Darny’s mouth curled in contempt. ‘And do they sing all the time?’

‘I don’t know,’ said Issy. ‘I just don’t know.’

The phone rang.

‘Sorry,’ said Austin. ‘The meeting ran on. They wanted me to meet a few more people and pop into their board meeting …’

‘Wow,’ said Issy. ‘They’re obviously impressed by you.’

‘I don’t know about that,’ said Austin. ‘I think they just like hearing me talk.’

‘Don’t be modest,’ said Issy, cheerful, but with a slight wobble in her voice. ‘Of course they love you. Why wouldn’t they love you? You’re amazing.’

Austin heard the emotional tone in her voice and cursed internally. He hadn’t wanted to think, hadn’t wanted to even consider, what it meant if he was offered a job here – and it seemed to be shaping up to be more than that. Not just a job; a real career; an amazing opportunity. Given the state of banking at the moment, he was lucky to have a job at all, never mind a career that was going places. And the idea of making some real money for once, instead of just bobbing along … Issy had the café, of course, but it was hardly a big earner, and it would be nice for the two of them to do some lovely things … take a nice holiday … maybe even … well. He didn’t want to think about the next step. That was a bit too far in the future. But still. It would make sense, he told himself firmly. For whatever lay ahead. It would make sense to have a nest egg, to have a cushion beneath them. To be secure. Together.

‘Well, they have
been very nice …’ he conceded. ‘How’s Darny doing at school?’

Issy didn’t want to say that she’d seen him in the playground in the company of a teacher being marched quickly to the gate. She tried not to get too involved in the school, even though she worried about Darny, the smallest kid in the year, and the only one without even one parent, almost as much as Austin did.

‘Hmm,’ she said.

‘What are you doing?’

‘Making Christmas cake. It smells amazing!’

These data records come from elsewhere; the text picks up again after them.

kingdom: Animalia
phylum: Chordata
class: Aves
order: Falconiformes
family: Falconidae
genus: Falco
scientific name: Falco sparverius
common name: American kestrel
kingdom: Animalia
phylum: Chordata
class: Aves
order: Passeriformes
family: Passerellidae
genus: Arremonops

‘It smells foul,’ said Darny down the speaker phone. ‘And she won’t let me taste it.’

‘Because you said it smells foul,’ said Issy, unarguably. ‘And it’s about twenty per cent proof, so you can’t have it anyway.’

‘Austin would let
me have it.’

‘No I wouldn’t,’ came the voice down the phone.

‘When we have proportional representation,’ said Darny, ‘I’ll have more of a say around here.’